Some genetic disorders cause a low lymphocyte count, reports the NHLBI. Ataxia-telangiectasia, Wiskott-Aldrich syndrome and DiGeorge anomaly are three inherited conditions associated with lymphocytopenia. A low lymphocyte count has three general causes: the body produces an inadequate supply of lymphocytes; there are enough lymphocytes, but they are destroyed quickly; or the lymphocytes get trapped in the spleen or liver instead of circulating in the bloodstream.
Infections linked with lymphocytopenia include human immunodeficiency virus, typhoid fever, tuberculosis and hepatitis, notes the NHLBI. Aplastic anemia, Hodgkin's disease and lupus also cause lymphocytopenia.

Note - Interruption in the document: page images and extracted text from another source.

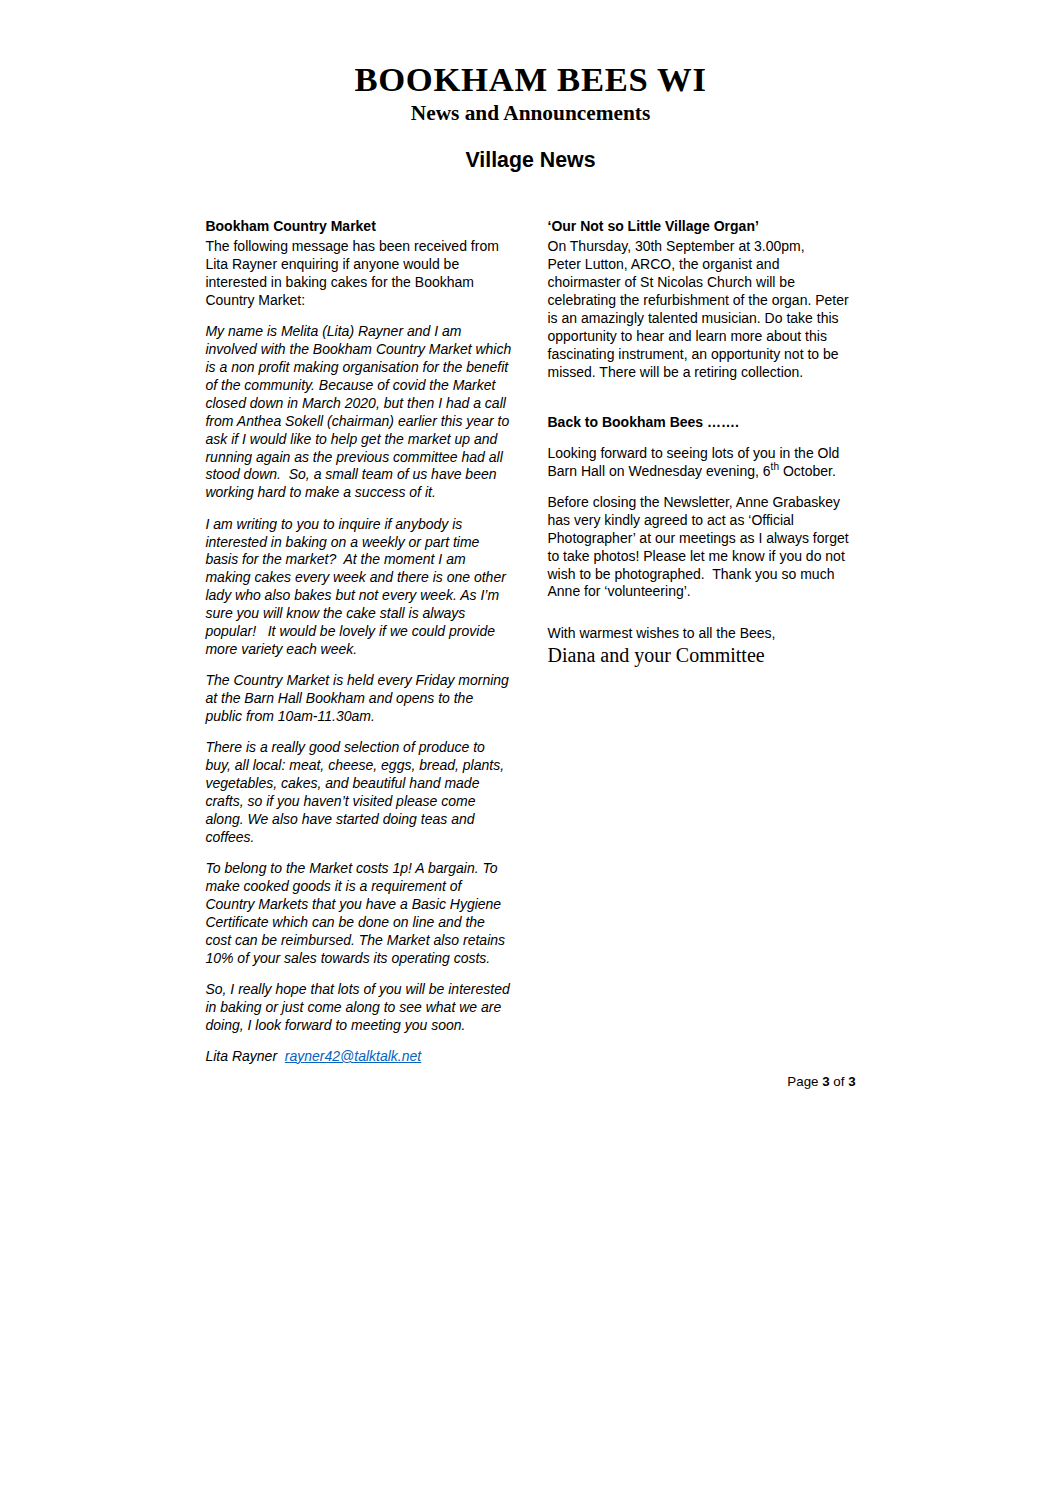BOOKHAM BEES WI
News and Announcements
Village News
Bookham Country Market
The following message has been received from Lita Rayner enquiring if anyone would be interested in baking cakes for the Bookham Country Market:
My name is Melita (Lita) Rayner and I am involved with the Bookham Country Market which is a non profit making organisation for the benefit of the community. Because of covid the Market closed down in March 2020, but then I had a call from Anthea Sokell (chairman) earlier this year to ask if I would like to help get the market up and running again as the previous committee had all stood down. So, a small team of us have been working hard to make a success of it.
I am writing to you to inquire if anybody is interested in baking on a weekly or part time basis for the market? At the moment I am making cakes every week and there is one other lady who also bakes but not every week. As I’m sure you will know the cake stall is always popular! It would be lovely if we could provide more variety each week.
The Country Market is held every Friday morning at the Barn Hall Bookham and opens to the public from 10am-11.30am.
There is a really good selection of produce to buy, all local: meat, cheese, eggs, bread, plants, vegetables, cakes, and beautiful hand made crafts, so if you haven’t visited please come along. We also have started doing teas and coffees.
To belong to the Market costs 1p! A bargain. To make cooked goods it is a requirement of Country Markets that you have a Basic Hygiene Certificate which can be done on line and the cost can be reimbursed. The Market also retains 10% of your sales towards its operating costs.
So, I really hope that lots of you will be interested in baking or just come along to see what we are doing, I look forward to meeting you soon.
Lita Rayner rayner42@talktalk.net
‘Our Not so Little Village Organ’
On Thursday, 30th September at 3.00pm,
Peter Lutton, ARCO, the organist and choirmaster of St Nicolas Church will be celebrating the refurbishment of the organ. Peter is an amazingly talented musician. Do take this opportunity to hear and learn more about this fascinating instrument, an opportunity not to be missed. There will be a retiring collection.
Back to Bookham Bees …….
Looking forward to seeing lots of you in the Old Barn Hall on Wednesday evening, 6th October.
Before closing the Newsletter, Anne Grabaskey has very kindly agreed to act as ‘Official Photographer’ at our meetings as I always forget to take photos! Please let me know if you do not wish to be photographed. Thank you so much Anne for ‘volunteering’.
With warmest wishes to all the Bees,
Diana and your Committee
Page 3 of 3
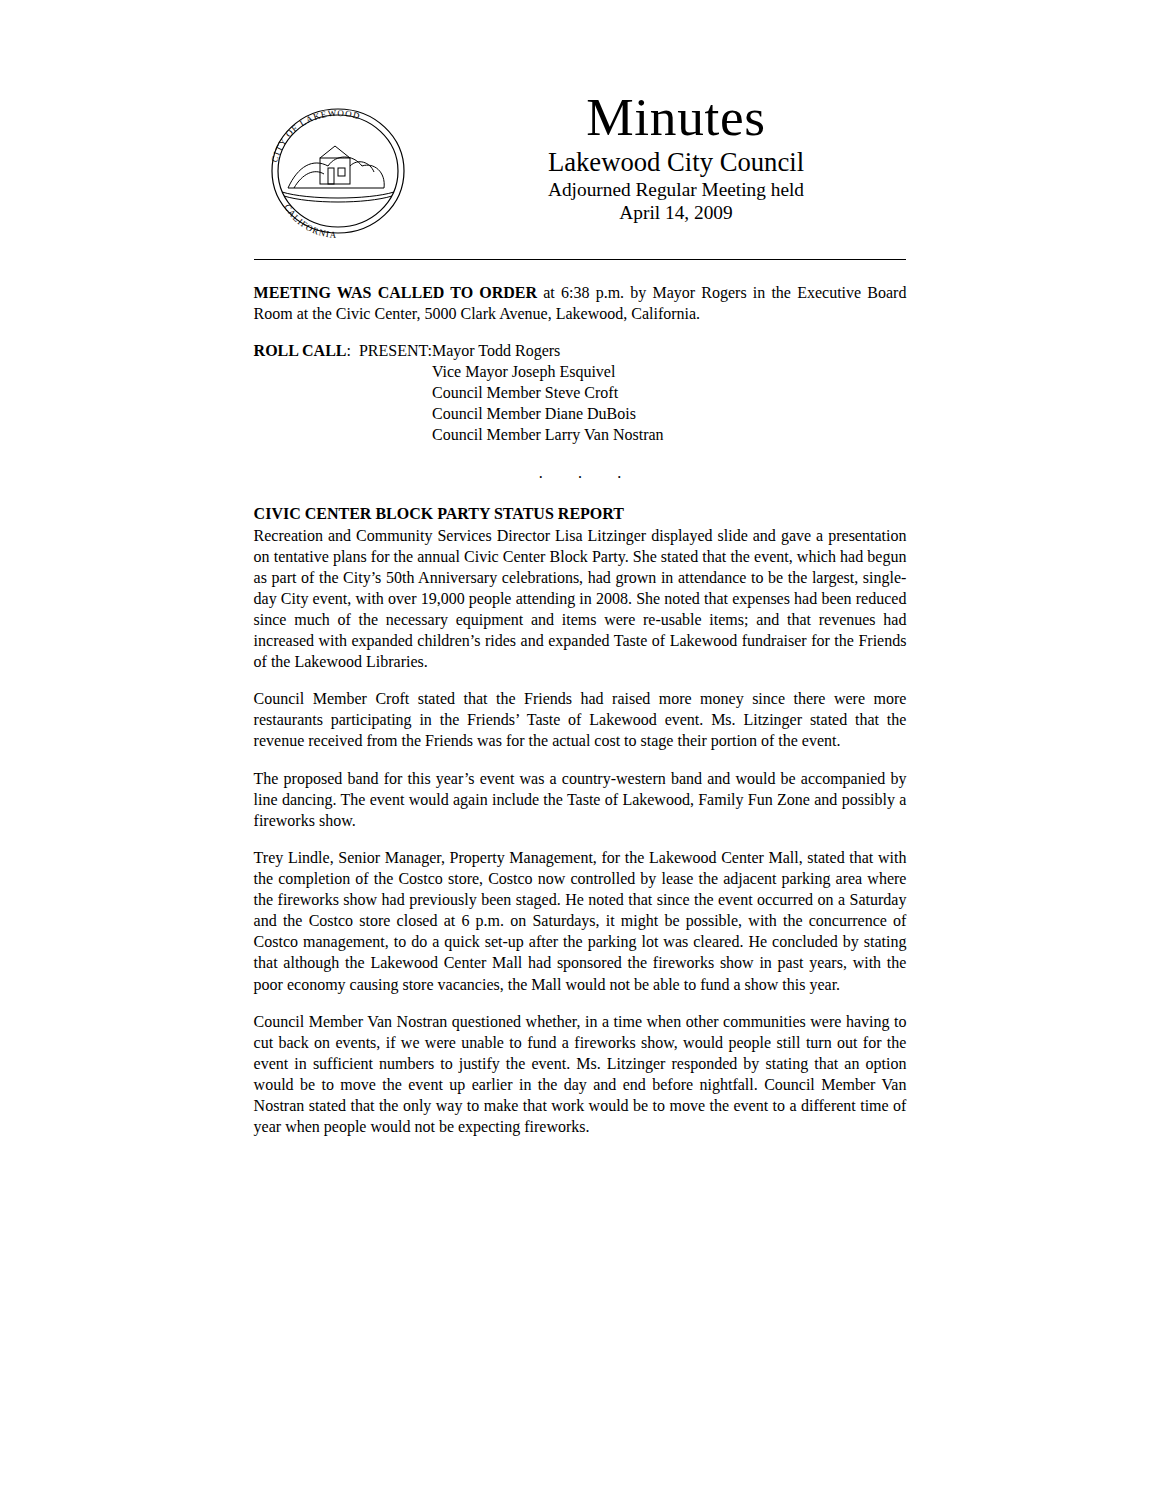CITY OF LAKEWOOD CALIFORNIA
Minutes
Lakewood City Council
Adjourned Regular Meeting held
April 14, 2009
MEETING WAS CALLED TO ORDER at 6:38 p.m. by Mayor Rogers in the Executive Board Room at the Civic Center, 5000 Clark Avenue, Lakewood, California.
| ROLL CALL : PRESENT: | Mayor Todd Rogers |
| | Vice Mayor Joseph Esquivel |
| | Council Member Steve Croft |
| | Council Member Diane DuBois |
| | Council Member Larry Van Nostran |
...
CIVIC CENTER BLOCK PARTY STATUS REPORT
Recreation and Community Services Director Lisa Litzinger displayed slide and gave a presentation on tentative plans for the annual Civic Center Block Party. She stated that the event, which had begun as part of the City’s 50th Anniversary celebrations, had grown in attendance to be the largest, single-day City event, with over 19,000 people attending in 2008. She noted that expenses had been reduced since much of the necessary equipment and items were re-usable items; and that revenues had increased with expanded children’s rides and expanded Taste of Lakewood fundraiser for the Friends of the Lakewood Libraries.
Council Member Croft stated that the Friends had raised more money since there were more restaurants participating in the Friends’ Taste of Lakewood event. Ms. Litzinger stated that the revenue received from the Friends was for the actual cost to stage their portion of the event.
The proposed band for this year’s event was a country-western band and would be accompanied by line dancing. The event would again include the Taste of Lakewood, Family Fun Zone and possibly a fireworks show.
Trey Lindle, Senior Manager, Property Management, for the Lakewood Center Mall, stated that with the completion of the Costco store, Costco now controlled by lease the adjacent parking area where the fireworks show had previously been staged. He noted that since the event occurred on a Saturday and the Costco store closed at 6 p.m. on Saturdays, it might be possible, with the concurrence of Costco management, to do a quick set-up after the parking lot was cleared. He concluded by stating that although the Lakewood Center Mall had sponsored the fireworks show in past years, with the poor economy causing store vacancies, the Mall would not be able to fund a show this year.
Council Member Van Nostran questioned whether, in a time when other communities were having to cut back on events, if we were unable to fund a fireworks show, would people still turn out for the event in sufficient numbers to justify the event. Ms. Litzinger responded by stating that an option would be to move the event up earlier in the day and end before nightfall. Council Member Van Nostran stated that the only way to make that work would be to move the event to a different time of year when people would not be expecting fireworks.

Lymphocytes are a type of white blood cell used to fight infection, explains KidsHealth. B lymphocytes identify harmful organisms. Once the B cells identify foreign substances, T lymphocytes destroy the invaders. Without these helpful cells, a person is more likely to have chronic infections.
People with lymphocytopenia should take several steps to avoid getting sick, notes NHLBI. Washing the hands frequently, staying away from people who are sick, receiving regular dental care, and getting vaccines for pneumonia and influenza help reduce the risk of infection.